Intelli J IDEA is one of the most popular IDEs for Scala (and therefore Spark) development. Since a new Spark version is usually released every three months, an update to the current Spark and Hadoop version may be necessary from time to time.
Here’s my setup
- Windows 7, x64 Workstation using 96GB RAM and two Xeon E5-2640
- Hadoop and Spark installed directly on Windows (setting up a virtualized environment, e.g. using Virtual Box lead to serveral issues like using submitted files as well as being constantly behind versionwise)
- Adminrights available
- Download Spark from https://spark.apache.org/downloads.html, select “Pre-built for Hadoop X.X or and later”

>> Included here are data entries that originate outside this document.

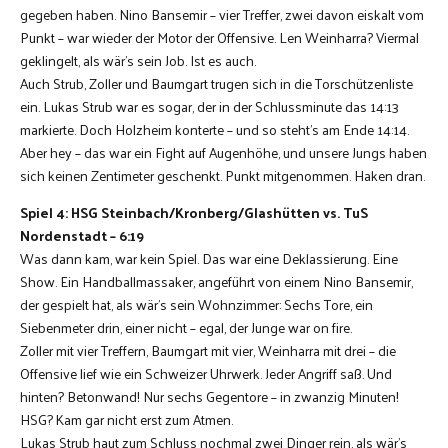
gegeben haben. Nino Bansemir – vier Treffer, zwei davon eiskalt vom
Punkt – war wieder der Motor der Offensive. Len Weinharra? Viermal
geklingelt, als wär’s sein Job. Ist es auch.
Auch Strub, Zoller und Baumgart trugen sich in die Torschützenliste
ein. Lukas Strub war es sogar, der in der Schlussminute das 14:13
markierte. Doch Holzheim konterte – und so steht’s am Ende 14:14.
Aber hey – das war ein Fight auf Augenhöhe, und unsere Jungs haben
sich keinen Zentimeter geschenkt. Punkt mitgenommen. Haken dran.
Spiel 4: HSG Steinbach/Kronberg/Glashütten vs. TuS
Nordenstadt – 6:19
Was dann kam, war kein Spiel. Das war eine Deklassierung. Eine
Show. Ein Handballmassaker, angeführt von einem Nino Bansemir,
der gespielt hat, als wär’s sein Wohnzimmer: Sechs Tore, ein
Siebenmeter drin, einer nicht – egal, der Junge war on fire.
Zoller mit vier Treffern, Baumgart mit vier, Weinharra mit drei – die
Offensive lief wie ein Schweizer Uhrwerk. Jeder Angriff saß. Und
hinten? Betonwand! Nur sechs Gegentore – in zwanzig Minuten!
HSG? Kam gar nicht erst zum Atmen.
Lukas Strub haut zum Schluss nochmal zwei Dinger rein, als wär’s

- Download Hadoop from http://hadoop.apache.org/releases.html#Download by clicking on “binary” of the corresponding version to match your Spark Version
- Extract to some portable dir
- Set environment variable “HADOOP_HOME” to root location of Hadoop extracted files, e.g. E:\portableProgramms\hadoop\hadoop-2.7.3. If your standarduser doesn’t have administrative rights, you can use „Win“ > type „cmd“ > rightclick „Run as different user“ > enter your admin credentials > paste „control sysdm.cpl“ > hit Enter.
- Set environment variable “SPARK_HOME” to root location of extracted spark files, e.g. “E:\portableProgramms\spark\spark-2.0.0-bin-hadoop2.7”
- Update Intelli J project by changing the spark libraray to the folder containing the jars and set the new scala version displayed after executing “spark-shell” in the commandline
- Update buid.sbt (Scala Version, Spark Version)